Read-only by default. No agent sends, deletes, or modifies anything in an external system without explicit approval. Standing order now.
Weeks five through eight
The first 43 days were about building the system. The next 17 were about learning to use it properly.
Around day 50, I stopped thinking about individual agents and started thinking about workflows. Instead of "ask Forge to fix this bug," it became "Scout researches the best approach, Forge implements it." The difference isn't the technology. It's how you think about breaking down work.
I also got more disciplined about memory hygiene. Every agent now has a weekly review: trim MEMORY.md below 9,500 characters, archive old daily notes, update the decisions log. Five minutes per agent. The difference between a sharp tool and a dull one.
The biggest win from the second half: the home automation layer. I connected Philips Hue and Sonos to an agent called Lumen. Now I control lights and music through Slack. Same interface I use for work. It sounds like a novelty. It isn't. Having everything in one place means I never context-switch between tools.
The model economics
My Mac Studio has 98GB of unified memory, which means I can run Llama 3.3 70B locally via Ollama. I also run Qwen 32B and GLM Flash locally. These models handle about 70% of the total workload and cost nothing beyond hardware I already own.
The other 30% goes to cloud models. Claude Sonnet 4.6 is the default for most agents. Opus 4.6 is reserved for Forge. Gemini 2.5 Flash handles batch work and research. GPT-4o-mini picks up the marketing agents.
The model choice per agent matters way less than people think. What matters is the system around it. Memory, tool access, the instructions you give it, the constraints you set. A well-configured Llama 70B with good memory files outperforms a poorly prompted Opus every time.
The moment things clicked
About three weeks in, I was working on PortLink and needed to research a competitor, update the product spec, review a pull request, and draft a follow-up email to a potential investor.
Before OpenClaw, this would be my entire day.
Instead, I messaged Nyx with all four tasks. Nyx delegated Scout for the research, spawned a session to the PortLink agent for the spec update, routed the PR to Forge, and had Hermes pull up the relevant email thread. All running in parallel, within the Anthropic rate limits.
The whole thing took 90 minutes instead of a full day. But the real win wasn't the time. It was that I stayed in one mental mode: making decisions. I wasn't doing the work, I was directing it.
What I'd do differently
Go slower in the first two weeks. I created agents faster than I could properly configure them. A poorly configured agent is worse than no agent, because it gives you confident-sounding answers based on incomplete context.

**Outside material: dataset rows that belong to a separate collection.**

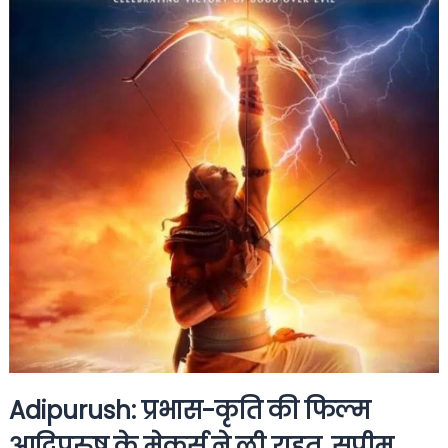
Adipurush: प्रभास-कृति की फिल्म
आदिपुरुष के मेकर्स ने ली राहत, सुप्रीम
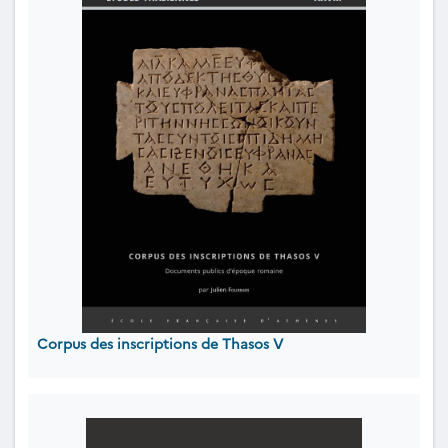
Corpus des inscriptions de Thasos V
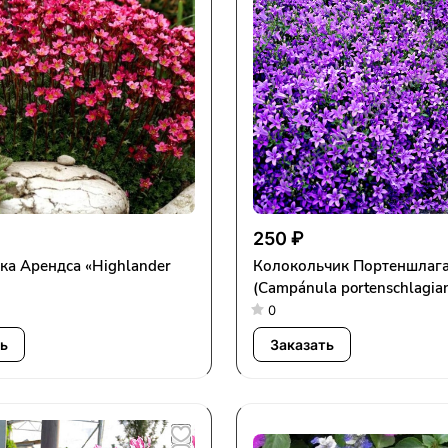
250 ₽
ка Арендса «Highlander
Колокольчик Портеншлаг
(Campánula portenschlagia
0
ь
Заказать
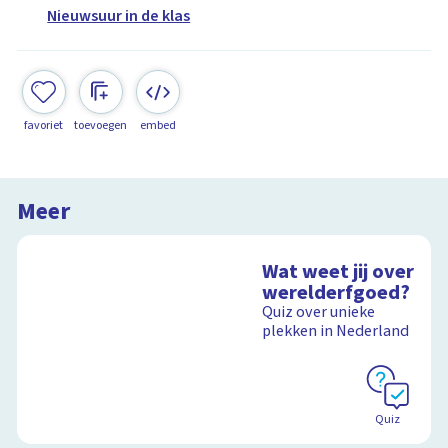
Nieuwsuur in de klas
favoriet
toevoegen
embed
Meer
Wat weet jij over
werelderfgoed?
Quiz over unieke
plekken in Nederland
Quiz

Establish the memory management rules on day one. The silent truncation issue cost me several hours of debugging.
Set up the rate limiting and model fallback rules immediately.

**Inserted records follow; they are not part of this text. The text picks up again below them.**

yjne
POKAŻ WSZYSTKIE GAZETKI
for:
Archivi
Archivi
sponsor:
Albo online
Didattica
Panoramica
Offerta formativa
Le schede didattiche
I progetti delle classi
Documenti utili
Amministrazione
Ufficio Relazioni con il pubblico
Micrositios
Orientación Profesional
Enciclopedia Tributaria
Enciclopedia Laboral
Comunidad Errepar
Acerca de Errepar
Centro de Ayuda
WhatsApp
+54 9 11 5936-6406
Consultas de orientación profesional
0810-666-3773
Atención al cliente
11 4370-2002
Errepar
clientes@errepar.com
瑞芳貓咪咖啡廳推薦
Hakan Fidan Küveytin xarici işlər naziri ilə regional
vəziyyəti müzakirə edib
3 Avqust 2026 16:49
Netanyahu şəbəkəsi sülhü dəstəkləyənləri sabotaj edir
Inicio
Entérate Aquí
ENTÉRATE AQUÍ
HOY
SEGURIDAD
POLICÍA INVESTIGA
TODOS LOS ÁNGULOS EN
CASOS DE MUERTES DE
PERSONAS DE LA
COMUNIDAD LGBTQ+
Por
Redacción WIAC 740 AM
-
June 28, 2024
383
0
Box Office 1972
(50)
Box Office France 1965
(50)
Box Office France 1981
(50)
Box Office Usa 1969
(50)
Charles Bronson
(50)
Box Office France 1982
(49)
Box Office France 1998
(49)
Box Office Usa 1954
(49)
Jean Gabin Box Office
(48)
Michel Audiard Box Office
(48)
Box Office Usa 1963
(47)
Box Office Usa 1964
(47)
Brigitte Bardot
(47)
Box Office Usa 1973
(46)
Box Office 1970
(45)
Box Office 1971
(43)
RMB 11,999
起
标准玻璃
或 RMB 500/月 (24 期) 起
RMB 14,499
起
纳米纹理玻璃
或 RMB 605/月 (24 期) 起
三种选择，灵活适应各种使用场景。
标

Resist the urge to automate email responses early. Start with read-only. Build trust in the system. Expand permissions gradually.
Is it worth it?
I'm writing this at 60 days. I'm still building, still finding new things that break. The system isn't finished, and it probably never will be.
The honest answer is yes. Not because it's perfect, but because it changed how I think about work. I used to spend most of my time doing tasks. Now I spend most of my time thinking about what should be done and reviewing what was done. The gap between an idea and its execution went from days to hours.
The setup takes real effort. You need to understand the models, maintain the memory files, set up the guardrails. It's not a product you install and forget.
If you enjoy building systems and think in terms of workflows and delegation, OpenClaw is worth trying. If you want something that works out of the box with no configuration, this isn't it.
Sixty days. Twenty-six agents. Countless things that broke along the way. I can't imagine going back.